It’s going to take an awful lot of public participation in the regional official plan (ROP) review to outweigh the demands of developers, who typically end up with the most say in perpetuating sprawl, congestion and the other negatives of growth.
Call it the public interest over self-interest. Unfortunately, the latter typically wins.
The developers employee lobbying techniques, legal action and hired help to fight or simply wait out the public good. What local politicians don’t acquiesce to, the courts and provincial government will hand over to those with the deepest pockets.
In drafting a new official plan, the region sees unchecked population growth – to 835,000 by 2041, an increase of 300,000 over 25 years since the 2016 census – and commensurate development levels. There will be some debate about the nature of that development, but we can expect to be crammed into a dwindling amount of space, with no upside to the quality of life, nor any savings on ever-increasing tax bills.
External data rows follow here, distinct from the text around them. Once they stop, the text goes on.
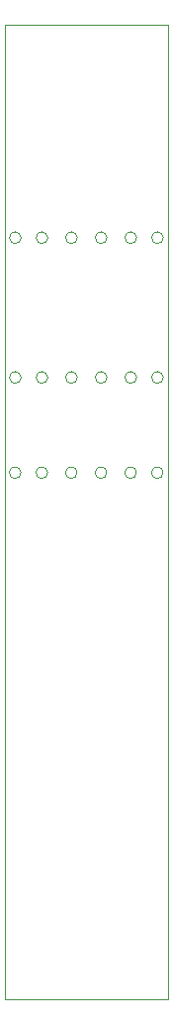
<source format=gm1>
%TF.GenerationSoftware,KiCad,Pcbnew,6.0.11*%
%TF.CreationDate,2024-07-26T21:25:56+01:00*%
%TF.ProjectId,7Backpack,37426163-6b70-4616-936b-2e6b69636164,rev?*%
%TF.SameCoordinates,Original*%
%TF.FileFunction,Profile,NP*%
%FSLAX46Y46*%
G04 Gerber Fmt 4.6, Leading zero omitted, Abs format (unit mm)*
G04 Created by KiCad (PCBNEW 6.0.11) date 2024-07-26 21:25:56*
%MOMM*%
%LPD*%
G01*
G04 APERTURE LIST*
%TA.AperFunction,Profile*%
%ADD10C,0.100000*%
%TD*%
G04 APERTURE END LIST*
D10*
X98425000Y-51435000D02*
X112395000Y-51435000D01*
X112395000Y-51435000D02*
X112395000Y-134620000D01*
X112395000Y-134620000D02*
X98425000Y-134620000D01*
X98425000Y-134620000D02*
X98425000Y-51435000D01*
X102116000Y-81534000D02*
G75*
G03*
X102116000Y-81534000I-500000J0D01*
G01*
X104648000Y-81534000D02*
G75*
G03*
X104648000Y-81534000I-500000J0D01*
G01*
X104632000Y-89662000D02*
G75*
G03*
X104632000Y-89662000I-500000J0D01*
G01*
X104648000Y-69596000D02*
G75*
G03*
X104648000Y-69596000I-500000J0D01*
G01*
X112014000Y-69596000D02*
G75*
G03*
X112014000Y-69596000I-500000J0D01*
G01*
X99830000Y-81534000D02*
G75*
G03*
X99830000Y-81534000I-500000J0D01*
G01*
X107188000Y-69596000D02*
G75*
G03*
X107188000Y-69596000I-500000J0D01*
G01*
X112014000Y-81534000D02*
G75*
G03*
X112014000Y-81534000I-500000J0D01*
G01*
X107188000Y-81534000D02*
G75*
G03*
X107188000Y-81534000I-500000J0D01*
G01*
X107172000Y-89662000D02*
G75*
G03*
X107172000Y-89662000I-500000J0D01*
G01*
X109728000Y-69596000D02*
G75*
G03*
X109728000Y-69596000I-500000J0D01*
G01*
X109728000Y-81534000D02*
G75*
G03*
X109728000Y-81534000I-500000J0D01*
G01*
X102100000Y-89662000D02*
G75*
G03*
X102100000Y-89662000I-500000J0D01*
G01*
X111998000Y-89662000D02*
G75*
G03*
X111998000Y-89662000I-500000J0D01*
G01*
X99814000Y-89662000D02*
G75*
G03*
X99814000Y-89662000I-500000J0D01*
G01*
X102116000Y-69596000D02*
G75*
G03*
X102116000Y-69596000I-500000J0D01*
G01*
X109712000Y-89662000D02*
G75*
G03*
X109712000Y-89662000I-500000J0D01*
G01*
X99830000Y-69596000D02*
G75*
G03*
X99830000Y-69596000I-500000J0D01*
G01*
M02*

</source>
Such growth in the region is still bound to put pressures on available land, especially in the townships where farms are still the norm.
On the growth and expansion front, the region has its growth management strategy in place, calling for fewer greenfield developments and more intensification in the downtown cores of the three cities. Attached to that goal is the unloved light rail transit scheme designed to encourage public transit over private automobiles, to little avail.
On the growth front, the township will continue to be squeezed by the perceived need for growth and the push to retain the small-town feel and rural qualities that brings new people here in the first place.
Much of the problem stems from ever-increasing density requirements forced on municipalities by a Toronto-centric provincial government. Policies that decrease lot sizes and demand higher density housing then exacerbate traffic and parking issues that are already getting worse, even in a small town like Elmira.
In grouping the homes more closely, planners achieve a number of goals: using less land, reducing the infrastructure (particularly water and sewer pipes) needed to service the homes and, ideally, reducing the need for cars.
But the densities don’t mesh well with existing neighbourhoods, a problem for which the province cares not one whit, leaving municipalities to deal with the fallout.
The suburbs of old have come under fire for the sprawl and isolation they represent. New thinking, previously endorsed and enforced by the province, calls for more integrated neighbourhoods where people can live, shop and work in close proximity, perhaps even doing so on foot or bicycle rather than depending on the personal automobile.
That remains something of an elusive dream in this area. And price more than anything has dictated smaller lot sizes. Most of us, it seems, still want a big lot and big house away from what we see as the downside of higher density urban living. But skyrocketing land prices and soaring taxes and charges on development have driven up costs such that 80- and 100-foot frontages are beyond the means of many as house prices outstrip inflation and incomes.
As with public transit, higher densities and mixed communities are fine for the other guy.
In their ideal form, the mixed developments proposed by developers offer many benefits. The pattern of sprawl we’ve seen in cities since the Second World War has come with many downsides. Urban sprawl contributes to the degradation of our natural environment, air quality and water resources, as well as the consumption of agricultural lands and other natural resources so critical to the future economy.
Whatever the future, better it is shaped in the public interest of the residents, than in the financial interest of the few.